無知である喜び

みなさんは大人と子供の違いって何だと思いますか?大人はいろいろな経験や知識が豊富で、子供よりは沢山のことを知っていると一般に思われています。

子供は生を受けてから間もないので、当然のことながら経験が足りません。だからこれから学校や人生で勉強して知識を増やしていくのですね。

しかし、本当の違いはそこではありません。子供は自分がまだ無知であるということに気づいています。だから、素直にいろいろな事に疑問を持つし、怖がりもします。

それに比べて、大人の我々は自分が同じように無知であることに気付いていないというところが最大の違いなのです。

なぜなら、子供から発せられた単純な質問に答えることができないからです。自分はどうして生まれてきたのか、なぜ宇宙があるのか、死んだらどうなるのかなど。
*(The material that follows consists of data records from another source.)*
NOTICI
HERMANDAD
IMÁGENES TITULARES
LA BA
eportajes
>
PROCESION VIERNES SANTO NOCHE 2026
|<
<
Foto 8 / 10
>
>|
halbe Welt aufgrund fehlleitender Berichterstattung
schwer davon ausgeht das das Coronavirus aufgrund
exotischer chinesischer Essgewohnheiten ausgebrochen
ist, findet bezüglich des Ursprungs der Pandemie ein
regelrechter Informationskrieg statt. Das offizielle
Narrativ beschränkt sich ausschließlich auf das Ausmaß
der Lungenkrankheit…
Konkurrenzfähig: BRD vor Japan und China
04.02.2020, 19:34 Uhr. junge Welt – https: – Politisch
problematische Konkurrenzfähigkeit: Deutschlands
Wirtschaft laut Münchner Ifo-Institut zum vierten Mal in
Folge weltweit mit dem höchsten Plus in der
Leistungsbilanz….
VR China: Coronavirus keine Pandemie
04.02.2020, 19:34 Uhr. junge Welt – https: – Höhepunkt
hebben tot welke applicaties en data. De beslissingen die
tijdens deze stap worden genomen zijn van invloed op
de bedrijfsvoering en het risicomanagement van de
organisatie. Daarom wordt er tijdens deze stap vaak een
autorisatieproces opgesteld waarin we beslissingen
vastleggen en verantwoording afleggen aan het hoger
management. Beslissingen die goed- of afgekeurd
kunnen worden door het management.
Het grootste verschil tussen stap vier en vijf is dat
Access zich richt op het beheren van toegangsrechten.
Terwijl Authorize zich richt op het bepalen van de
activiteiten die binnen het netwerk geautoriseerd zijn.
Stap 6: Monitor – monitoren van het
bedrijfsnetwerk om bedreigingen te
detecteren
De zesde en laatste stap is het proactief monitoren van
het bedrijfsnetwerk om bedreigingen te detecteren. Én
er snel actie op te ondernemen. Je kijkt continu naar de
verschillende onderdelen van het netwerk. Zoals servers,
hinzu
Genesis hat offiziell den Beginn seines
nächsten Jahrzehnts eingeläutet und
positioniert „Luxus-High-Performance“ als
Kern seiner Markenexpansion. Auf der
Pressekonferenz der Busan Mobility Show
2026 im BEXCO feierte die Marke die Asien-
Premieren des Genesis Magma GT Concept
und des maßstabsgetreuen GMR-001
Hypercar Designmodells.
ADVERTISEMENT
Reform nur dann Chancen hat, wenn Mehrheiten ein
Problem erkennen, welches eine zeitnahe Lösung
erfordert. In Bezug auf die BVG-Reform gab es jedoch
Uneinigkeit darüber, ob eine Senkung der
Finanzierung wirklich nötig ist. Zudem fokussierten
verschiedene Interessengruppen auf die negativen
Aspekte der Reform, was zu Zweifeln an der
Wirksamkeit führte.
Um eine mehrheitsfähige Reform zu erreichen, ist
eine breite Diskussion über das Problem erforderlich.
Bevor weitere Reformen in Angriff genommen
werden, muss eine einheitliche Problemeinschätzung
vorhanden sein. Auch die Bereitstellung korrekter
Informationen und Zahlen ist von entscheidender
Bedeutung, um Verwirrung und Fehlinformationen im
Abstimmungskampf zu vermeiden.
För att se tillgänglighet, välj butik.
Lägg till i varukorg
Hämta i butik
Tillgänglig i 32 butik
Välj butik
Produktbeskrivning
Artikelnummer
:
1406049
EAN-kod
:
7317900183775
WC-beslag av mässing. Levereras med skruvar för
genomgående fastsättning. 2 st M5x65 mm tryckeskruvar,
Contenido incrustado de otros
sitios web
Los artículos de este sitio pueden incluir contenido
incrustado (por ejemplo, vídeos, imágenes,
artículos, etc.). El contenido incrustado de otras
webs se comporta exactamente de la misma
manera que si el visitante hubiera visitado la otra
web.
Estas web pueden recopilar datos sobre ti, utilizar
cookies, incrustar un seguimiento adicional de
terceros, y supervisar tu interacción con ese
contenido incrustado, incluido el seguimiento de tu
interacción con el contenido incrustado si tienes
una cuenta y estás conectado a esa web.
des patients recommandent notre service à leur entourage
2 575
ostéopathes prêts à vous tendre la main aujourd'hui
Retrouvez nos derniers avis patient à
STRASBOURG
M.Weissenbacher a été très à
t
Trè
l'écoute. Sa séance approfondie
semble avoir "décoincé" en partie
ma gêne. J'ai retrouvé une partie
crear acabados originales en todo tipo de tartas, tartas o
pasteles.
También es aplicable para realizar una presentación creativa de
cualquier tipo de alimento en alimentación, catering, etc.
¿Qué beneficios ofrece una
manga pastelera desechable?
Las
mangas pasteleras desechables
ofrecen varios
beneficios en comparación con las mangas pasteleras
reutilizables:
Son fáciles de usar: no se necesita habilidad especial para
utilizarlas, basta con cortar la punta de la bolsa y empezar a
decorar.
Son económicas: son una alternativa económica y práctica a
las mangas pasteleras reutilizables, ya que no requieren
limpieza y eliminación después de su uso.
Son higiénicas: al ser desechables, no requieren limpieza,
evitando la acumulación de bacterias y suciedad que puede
どれ一つとってももっとも基本的な質問に答えられないのです。大人が知っている知識というのは、この世界では重要視されることもありますが、本当に大切なことは知らないのです。

本当に大切なこととは、自分たちが幸せになるために知るべきことです。生きている理由が分かれば心穏やかになれるはずです。
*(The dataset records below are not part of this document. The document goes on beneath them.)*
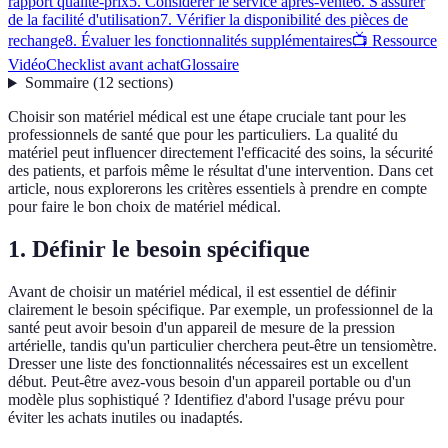
rapport qualité-prix
5. Considérer le service après-vente
6. S'assurer
de la facilité d'utilisation
7. Vérifier la disponibilité des pièces de
rechange
8. Évaluer les fonctionnalités supplémentaires
📺 Ressource
Vidéo
Checklist avant achat
Glossaire
Sommaire
(
12
sections
)
Choisir son matériel médical est une étape cruciale tant pour les
professionnels de santé que pour les particuliers. La qualité du
matériel peut influencer directement l'efficacité des soins, la sécurité
des patients, et parfois même le résultat d'une intervention. Dans cet
article, nous explorerons les critères essentiels à prendre en compte
pour faire le bon choix de matériel médical.
1. Définir le besoin spécifique
Avant de choisir un matériel médical, il est essentiel de définir
clairement le besoin spécifique. Par exemple, un professionnel de la
santé peut avoir besoin d'un appareil de mesure de la pression
artérielle, tandis qu'un particulier cherchera peut-être un tensiomètre.
Dresser une liste des fonctionnalités nécessaires est un excellent
début. Peut-être avez-vous besoin d'un appareil portable ou d'un
modèle plus sophistiqué ? Identifiez d'abord l'usage prévu pour
éviter les achats inutiles ou inadaptés.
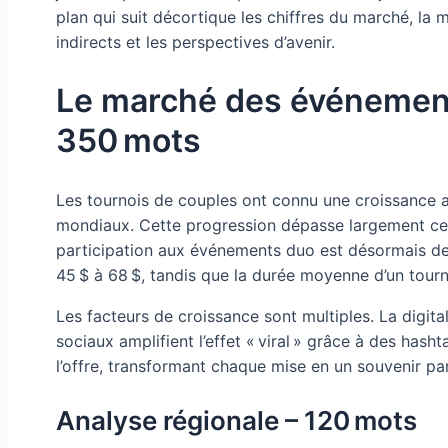
plan qui suit décortique les chiffres du marché, la 
indirects et les perspectives d’avenir.
Le marché des événements 
350 mots
Les tournois de couples ont connu une croissance 
mondiaux. Cette progression dépasse largement cell
participation aux événements duo est désormais de 
45 $ à 68 $, tandis que la durée moyenne d’un tourn
Les facteurs de croissance sont multiples. La digita
sociaux amplifient l’effet « viral » grâce à des h
l’offre, transformant chaque mise en un souvenir pa
Analyse régionale – 120 mots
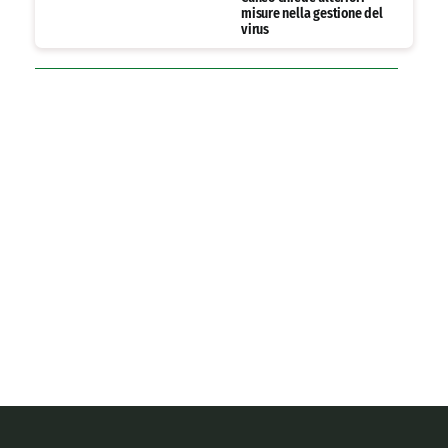
misure nella gestione del
virus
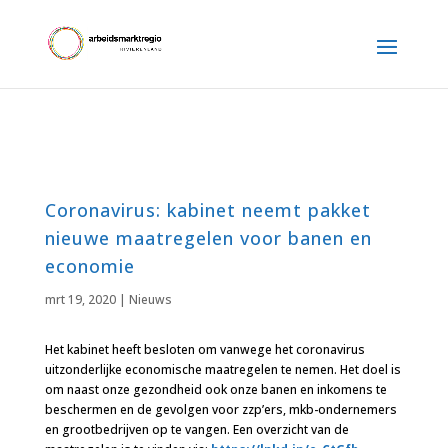
Coronavirus: kabinet neemt pakket
nieuwe maatregelen voor banen en
economie
mrt 19, 2020
|
Nieuws
Het kabinet heeft besloten om vanwege het coronavirus
uitzonderlijke economische maatregelen te nemen. Het doel is
om naast onze gezondheid ook onze banen en inkomens te
beschermen en de gevolgen voor zzp’ers, mkb-ondernemers
en grootbedrijven op te vangen. Een overzicht van de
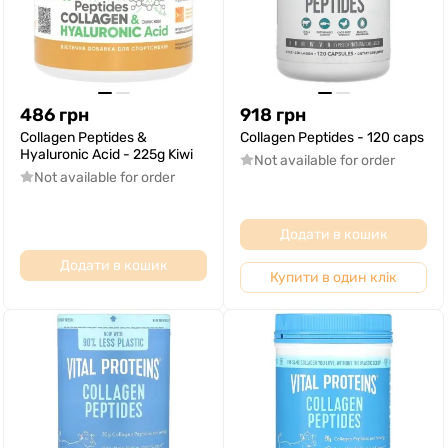
486
грн
918
грн
Collagen Peptides &
Collagen Peptides - 120 caps
Hyaluronic Acid - 225g Kiwi
Not available for order
Not available for order
Додати в кошик
Додати в кошик
Купити в один клік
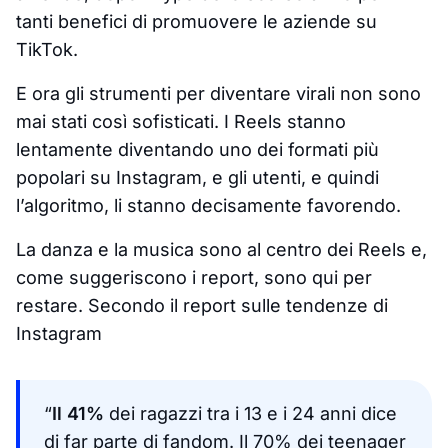
tanti benefici di promuovere le aziende su
TikTok.
E ora gli strumenti per diventare virali non sono
mai stati così sofisticati. I Reels stanno
lentamente diventando uno dei formati più
popolari su Instagram, e gli utenti, e quindi
l’algoritmo, li stanno decisamente favorendo.
La danza e la musica sono al centro dei Reels e,
come suggeriscono i report, sono qui per
restare. Secondo il report sulle tendenze di
Instagram
“
Il 41%
dei ragazzi tra i 13 e i 24 anni dice
di far parte di fandom. Il 70% dei teenager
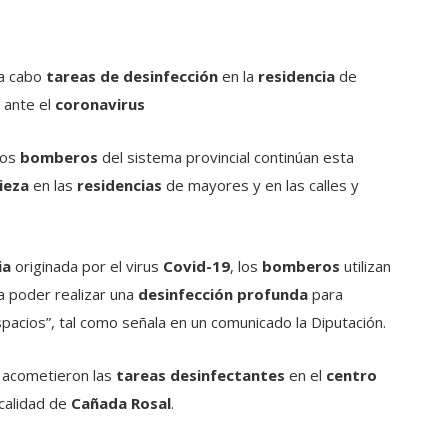
 a cabo
tareas de desinfección
en la
residencia
de
ante el
coronavirus
los
bomberos
del sistema provincial continúan esta
ieza
en las
residencias
de mayores y en las calles y
ia
originada por el virus
Covid-19
, los
bomberos
utilizan
a poder realizar una
desinfección profunda
para
acios”, tal como señala en un comunicado la Diputación.
acometieron las
tareas desinfectantes
en el
centro
ocalidad de
Cañada Rosal
.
死ぬということの本質が分かれば、恐れずに生きることができるかもしれません。結局何も知らないままに大人になっているため、いつまでたっても恐怖の中で暮らしているのです。

自分は子供のときと何も変わらずに、無知のままだということをまずしっかりと認めることです。無知であることは決して駄目なことでも悪いことでもありません。

無知であることを恥じるという習慣があるために、頑張って知識を増やそうとしてきただけです。でもその知識をどう使っても幸せには至らない、どうでもいい知識ばかり増やしてきたのです。

無知であるということを認めてしまうと、何の責任も感じることがなくなります。子供と同じように無邪気なままでいることができるのです。

ここに「委ねる」という大切な心があるのです。大人になると、自分の知識や能力で何とかしようと頑張ってしまい、それが重圧となって苦悩を呼び込んでしまいます。

純真な子供のように、「委ねる」ことを思い出すことです。無知であることを精一杯喜びましょう。そこにこそ、本当の心の平安があるのですから。